News from National Science Foundation

Reintroducing bison to grasslands increases plant diversity, drought resilience, study finds

Bison were once an integral part of North American grasslands

A Kansas State University-led study has found that reintroducing bison — a formerly dominant grazer — doubles plant biodiversity in a tallgrass prairie. The research includes more than 30 years of data collected at the Konza Prairie Biological Station, a U.S. National Science Foundation-supported Long-Term Ecological Research site, and is published in the journal Proceedings of the National Academy of Sciences.

These gains are now among the largest recorded increases in species richness as a result of grazing in grasslands globally, the researchers said. The study also found that the plant communities were resilient to the most extreme drought in four decades.

"Bison were an integral part of North American grasslands before they were abruptly removed from more than 99% of the Great Plains," said Zak Ratajczak, the lead researcher. "The removal of bison occurred before quantitative records and therefore, the effects of their removal were largely unknown."

The study took place in the Flint Hills ecoregion, the largest remaining tallgrass prairie landscape. Researchers examined plant community composition and diversity in three treatments designed to capture characteristic management regimes: no mega-grazers present; bison reintroduced and allowed to graze year-round; and domestic cattle introduced and allowed to graze during the growing season.

"Our results suggest that many grasslands in the central Great Plains have substantially lower plant biodiversity than would have occurred before bison were wiped out," Ratajczak said. "Returning or 're-wilding' native megafauna could help to restore grassland biodiversity."

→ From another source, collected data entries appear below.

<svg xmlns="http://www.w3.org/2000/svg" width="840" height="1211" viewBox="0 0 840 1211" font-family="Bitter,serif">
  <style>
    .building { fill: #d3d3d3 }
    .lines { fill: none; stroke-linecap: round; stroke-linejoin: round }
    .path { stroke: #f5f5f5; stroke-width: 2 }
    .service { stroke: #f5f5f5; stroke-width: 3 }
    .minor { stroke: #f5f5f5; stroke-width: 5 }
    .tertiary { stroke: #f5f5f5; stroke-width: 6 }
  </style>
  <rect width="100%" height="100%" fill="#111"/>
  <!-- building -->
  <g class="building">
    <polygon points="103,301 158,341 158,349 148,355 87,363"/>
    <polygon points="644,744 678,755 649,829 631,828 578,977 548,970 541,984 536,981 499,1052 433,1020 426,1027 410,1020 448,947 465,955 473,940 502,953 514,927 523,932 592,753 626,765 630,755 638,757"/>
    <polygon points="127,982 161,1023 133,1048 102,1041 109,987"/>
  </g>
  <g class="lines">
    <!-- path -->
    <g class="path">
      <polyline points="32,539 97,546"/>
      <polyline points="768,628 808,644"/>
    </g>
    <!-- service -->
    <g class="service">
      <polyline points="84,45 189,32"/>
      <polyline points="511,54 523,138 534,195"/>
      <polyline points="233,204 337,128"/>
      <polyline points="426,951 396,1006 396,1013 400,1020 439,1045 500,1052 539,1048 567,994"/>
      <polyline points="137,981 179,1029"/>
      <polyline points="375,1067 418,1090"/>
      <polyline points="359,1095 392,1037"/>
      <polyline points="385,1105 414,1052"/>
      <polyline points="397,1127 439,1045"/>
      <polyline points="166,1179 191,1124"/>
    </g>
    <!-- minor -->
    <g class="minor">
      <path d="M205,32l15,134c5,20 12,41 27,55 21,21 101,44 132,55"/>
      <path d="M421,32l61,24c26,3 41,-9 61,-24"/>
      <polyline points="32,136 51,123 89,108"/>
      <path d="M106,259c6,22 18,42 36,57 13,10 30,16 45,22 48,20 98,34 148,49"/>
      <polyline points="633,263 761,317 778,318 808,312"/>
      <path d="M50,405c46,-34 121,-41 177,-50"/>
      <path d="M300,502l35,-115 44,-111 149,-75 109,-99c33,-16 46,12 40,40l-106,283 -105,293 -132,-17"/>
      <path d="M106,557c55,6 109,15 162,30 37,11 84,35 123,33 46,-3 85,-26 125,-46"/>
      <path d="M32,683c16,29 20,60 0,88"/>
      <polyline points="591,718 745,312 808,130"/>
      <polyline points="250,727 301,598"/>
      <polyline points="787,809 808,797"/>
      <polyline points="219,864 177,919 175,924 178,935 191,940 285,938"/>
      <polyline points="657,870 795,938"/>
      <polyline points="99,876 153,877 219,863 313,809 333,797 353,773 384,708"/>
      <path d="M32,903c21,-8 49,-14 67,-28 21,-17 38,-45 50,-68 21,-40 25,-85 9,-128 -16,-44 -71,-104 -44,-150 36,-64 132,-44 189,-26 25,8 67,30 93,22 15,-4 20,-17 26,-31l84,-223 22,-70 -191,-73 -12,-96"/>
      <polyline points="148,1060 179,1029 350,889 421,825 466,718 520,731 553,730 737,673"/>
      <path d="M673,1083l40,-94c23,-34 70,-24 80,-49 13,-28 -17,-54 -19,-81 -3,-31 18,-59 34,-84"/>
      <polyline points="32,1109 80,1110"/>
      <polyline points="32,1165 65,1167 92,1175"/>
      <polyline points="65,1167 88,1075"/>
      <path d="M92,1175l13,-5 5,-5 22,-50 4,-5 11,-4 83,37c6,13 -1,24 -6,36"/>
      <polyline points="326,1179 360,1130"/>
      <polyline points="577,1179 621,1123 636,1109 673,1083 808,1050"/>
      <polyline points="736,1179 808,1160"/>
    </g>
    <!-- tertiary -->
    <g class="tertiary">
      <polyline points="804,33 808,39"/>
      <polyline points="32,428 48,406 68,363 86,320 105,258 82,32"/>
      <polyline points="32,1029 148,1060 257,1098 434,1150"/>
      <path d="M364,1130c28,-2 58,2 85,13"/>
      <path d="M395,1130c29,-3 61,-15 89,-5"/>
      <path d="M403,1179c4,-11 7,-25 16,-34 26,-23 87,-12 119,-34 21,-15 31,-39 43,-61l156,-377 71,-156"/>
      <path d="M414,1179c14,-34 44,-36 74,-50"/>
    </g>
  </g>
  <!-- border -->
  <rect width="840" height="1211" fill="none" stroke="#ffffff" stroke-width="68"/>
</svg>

The study also found that cattle had a positive impact on plant biodiversity, compared to having no large grazers present, although increases in plant species richness were significantly smaller than those caused by bison.

"This study demonstrates the importance of long-term ecological data and large-scale experiments," said Doug Levey, a program director in NSF's Division of Environmental Biology. "We are so accustomed to seeing prairies without bison that we've overlooked how their reintroduction can have positive effects across the entire plant community. More diverse plant communities lead to more diverse communities of insects, birds and mammals."